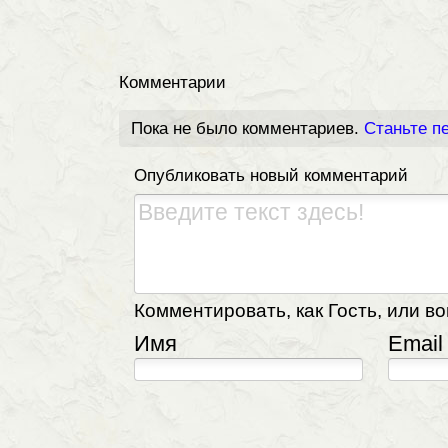
Комментарии
Пока не было комментариев.
Станьте п
Опубликовать новый комментарий
Комментировать, как Гость, или во
Имя
Email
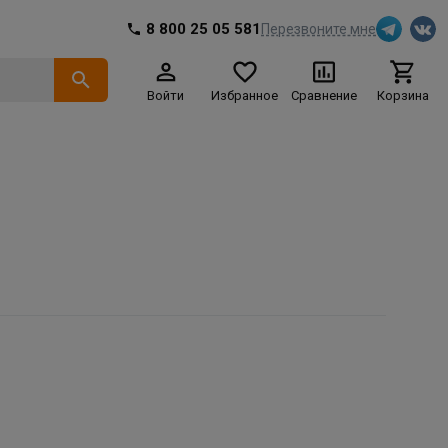
8 800 25 05 581
Перезвоните мне
Войти
Избранное
Сравнение
Корзина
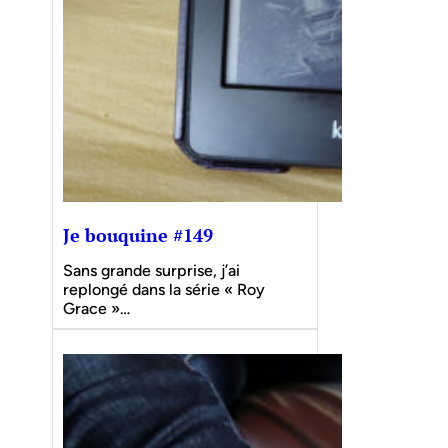
Je bouquine #149
Sans grande surprise, j’ai
replongé dans la série « Roy
Grace »…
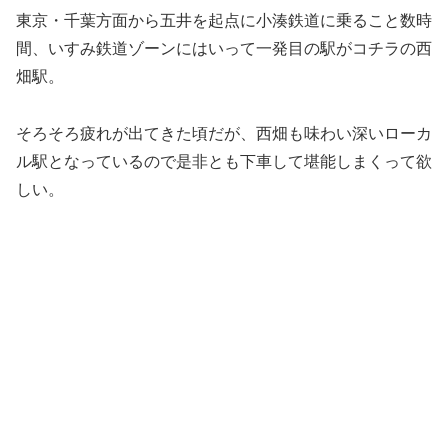
東京・千葉方面から五井を起点に小湊鉄道に乗ること数時
間、いすみ鉄道ゾーンにはいって一発目の駅がコチラの西
畑駅。
そろそろ疲れが出てきた頃だが、西畑も味わい深いローカ
ル駅となっているので是非とも下車して堪能しまくって欲
しい。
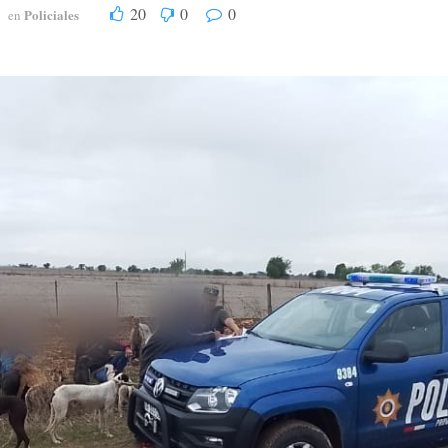
20
0
0
Policiales
en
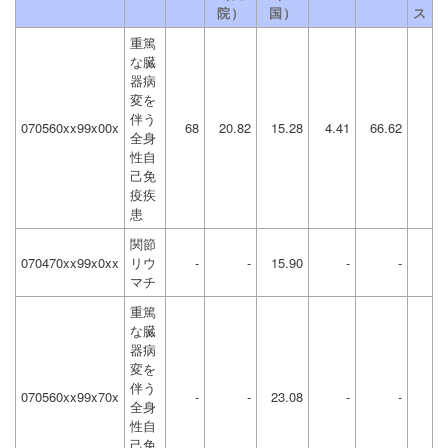
院）
国）
ス
重篤
な臓
器病
変を
伴う
070560xx99x00x
68
20.82
15.28
4.41
66.62
全身
性自
己免
疫疾
患
関節
070470xx99x0xx
リウ
-
-
15.90
-
-
マチ
重篤
な臓
器病
変を
伴う
070560xx99x70x
-
-
23.08
-
-
全身
性自
己免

◆ ◆ ◆

* **DESCRIPTION OF THE TASK**: Could you return the listing above exactly, minus its pictures?

* **ANSWER TO THIS TASK**:
Комментарии
Пока не было комментариев.
Станьте п
Опубликовать новый комментарий
Комментировать, как Гость, или во
Имя
Email
8 800 25 05 581
Перезвоните мне
Войти
Избранное
Сравнение
Корзина
Je bouquine #149
Sans grande surprise, j’ai
replongé dans la série « Roy
Grace »…
東京・千葉方面から五井を起点に小湊鉄道に乗ること数時
間、いすみ鉄道ゾーンにはいって一発目の駅がコチラの西
畑駅。
そろそろ疲れが出てきた頃だが、西畑も味わい深いローカ
ル駅となっているので是非とも下車して堪能しまくって欲
しい。
20
0
0
Policiales
en
院）
国）
ス
重篤
な臓
器病
変を
伴う
070560xx99x00x
68
20.82
15.28
4.41
66.62
全身
性自
己免
疫疾
患
関節
070470xx99x0xx
リウ
-
-
15.90
-
-
マチ
重篤
な臓
器病
変を
伴う
070560xx99x70x
-
-
23.08
-
-
全身
性自
己免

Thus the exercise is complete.